Fingerstock and gasket contacts are components utilized to mitigate electromagnetic interference (EMI), also known as radio-frequency interference (RFI) when it occurs within the radio frequency spectrum. EMI can negatively impact electrical circuits through electromagnetic induction, electrostatic coupling or conduction. These contacts are employed in situations where parts or doors of a chassis or enclosure are removable, rendering them vulnerable to EMI.
To attach these contacts, various methods can be used, including adhesive, clips, hardware, solder, slotting or snap-in channels. The choice of attachment method is dependent on the specific requirements of the application and the materials involved.

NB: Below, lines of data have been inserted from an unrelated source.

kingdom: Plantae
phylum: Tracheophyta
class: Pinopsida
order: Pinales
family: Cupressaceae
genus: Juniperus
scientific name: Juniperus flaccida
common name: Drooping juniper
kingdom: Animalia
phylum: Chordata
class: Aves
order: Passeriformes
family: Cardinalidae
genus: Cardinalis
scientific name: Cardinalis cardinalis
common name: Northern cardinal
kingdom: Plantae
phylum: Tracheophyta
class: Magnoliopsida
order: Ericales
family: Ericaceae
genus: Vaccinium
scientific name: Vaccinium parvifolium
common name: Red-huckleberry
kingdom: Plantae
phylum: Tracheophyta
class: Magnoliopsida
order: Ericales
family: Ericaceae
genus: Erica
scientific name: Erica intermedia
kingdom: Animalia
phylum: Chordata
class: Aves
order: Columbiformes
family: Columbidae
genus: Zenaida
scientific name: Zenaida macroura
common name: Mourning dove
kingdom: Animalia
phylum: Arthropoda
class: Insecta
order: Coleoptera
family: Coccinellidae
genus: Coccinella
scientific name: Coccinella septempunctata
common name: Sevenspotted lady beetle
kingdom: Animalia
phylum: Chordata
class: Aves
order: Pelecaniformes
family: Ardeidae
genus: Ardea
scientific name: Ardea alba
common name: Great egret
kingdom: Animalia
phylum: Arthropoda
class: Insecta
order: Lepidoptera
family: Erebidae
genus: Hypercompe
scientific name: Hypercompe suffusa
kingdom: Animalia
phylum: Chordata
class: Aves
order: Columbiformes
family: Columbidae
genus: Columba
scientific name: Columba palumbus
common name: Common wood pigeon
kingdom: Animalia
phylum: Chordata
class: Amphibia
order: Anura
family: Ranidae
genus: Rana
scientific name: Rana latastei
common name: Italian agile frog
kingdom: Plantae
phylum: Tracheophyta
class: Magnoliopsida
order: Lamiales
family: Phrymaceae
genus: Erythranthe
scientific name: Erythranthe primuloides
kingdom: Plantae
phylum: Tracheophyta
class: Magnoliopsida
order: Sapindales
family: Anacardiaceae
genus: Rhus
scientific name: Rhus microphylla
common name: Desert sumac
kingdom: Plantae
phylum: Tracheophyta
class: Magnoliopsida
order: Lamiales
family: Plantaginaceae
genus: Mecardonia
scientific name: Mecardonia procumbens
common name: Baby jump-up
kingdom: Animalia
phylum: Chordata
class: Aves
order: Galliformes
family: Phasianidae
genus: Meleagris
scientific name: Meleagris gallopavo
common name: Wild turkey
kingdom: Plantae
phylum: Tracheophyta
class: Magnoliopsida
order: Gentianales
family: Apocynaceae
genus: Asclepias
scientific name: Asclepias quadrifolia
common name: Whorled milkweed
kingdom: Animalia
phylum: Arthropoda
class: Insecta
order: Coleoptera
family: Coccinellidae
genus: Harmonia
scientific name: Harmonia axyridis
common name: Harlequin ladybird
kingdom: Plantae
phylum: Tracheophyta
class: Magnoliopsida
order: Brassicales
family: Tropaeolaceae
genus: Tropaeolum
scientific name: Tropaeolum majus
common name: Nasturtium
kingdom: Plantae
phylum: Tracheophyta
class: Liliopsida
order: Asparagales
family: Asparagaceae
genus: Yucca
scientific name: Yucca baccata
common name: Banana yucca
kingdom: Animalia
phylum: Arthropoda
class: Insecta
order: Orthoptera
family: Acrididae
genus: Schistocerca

Fingerstock contacts consist of conductive metal strips that are shaped in a "U" or "V" shape, forming a spring-like structure when mounted onto a surface. These contacts allow for effective grounding and shielding against EMI by creating a conductive path between two surfaces while maintaining a low impedance connection.
Gasket contacts, on the other hand, utilize conductive elastomer material or metal mesh that is installed between two surfaces. This material creates a tight seal that prevents EMI from passing through the gap between the two surfaces. Gasket contacts are commonly used in applications where environmental sealing is required, in addition to EMI protection.
In summary, fingerstock and gasket contacts serve as critical components for limiting electromagnetic interference (EMI) in electrical circuits. With their different construction and attachment methods, they offer effective grounding and shielding capabilities that preserve signal integrity and ensure reliable system operation.